Tony | Adeoye Shobakin

The silence before dawn, you could slice with a rusty razor. But when the first light breaks the boughs of dusk, the arena becomes a hub of buzzing bumble bees. That was how Tony described it. He took a look at the arena and decided then and there to pitch his tent.

Each day starts off slowly; the distant muezzin’s call to prayer, then muffled shuffles of feet travelling wherever. Tony mumbles along, hardly moved until the magic itself begins. As if by a vengeful virus, the arena is consumed. He finds it difficult to tell who starts it. Somebody somewhere yanks at collapsible steel doors. Whoever such persons are, they do it in a rush as if chased by a ghoulish killer squad. Then the bus arrives and its conductor bawls at the passengers, literally shoving them onto the bus and clearing out.

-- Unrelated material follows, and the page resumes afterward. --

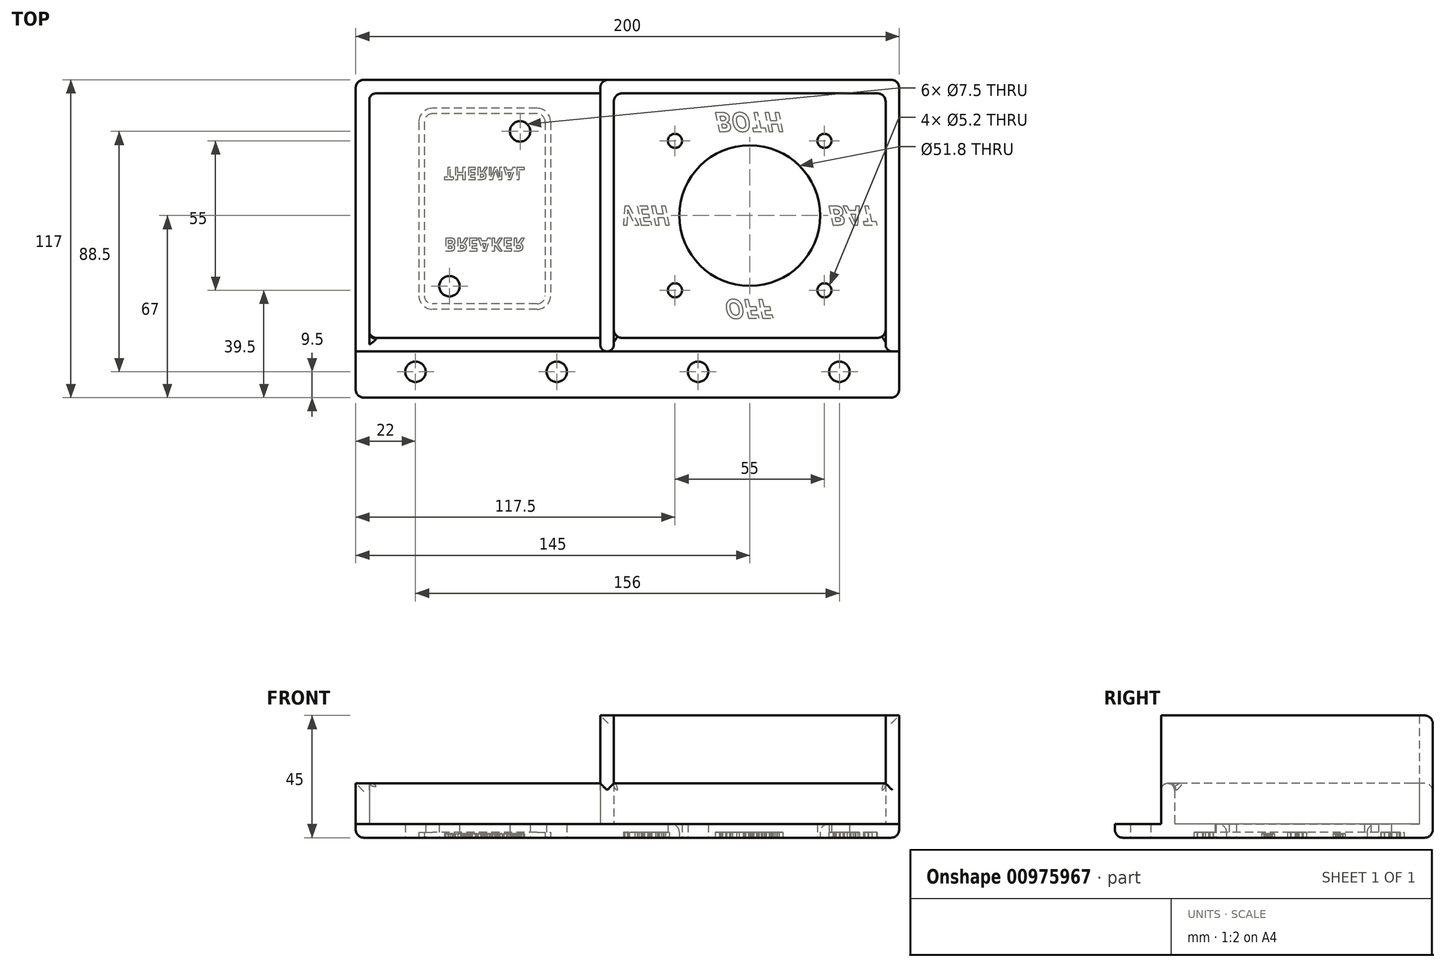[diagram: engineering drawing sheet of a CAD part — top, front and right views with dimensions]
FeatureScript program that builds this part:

Some gyrating madness, Tony calls it. From then on it is a rush. And lots of crush. Crushing of feet, crushing of bones, sometimes crushing of lives too. These go on daily and Tony wonders why they still do it anyway.

He hates it when they gather in the morning, like runners congregating before a marathon, faces stern and in a hurry. He prefers when they come back to the bus stop in the evenings, which is when he goes out to them to beg for his daily bread.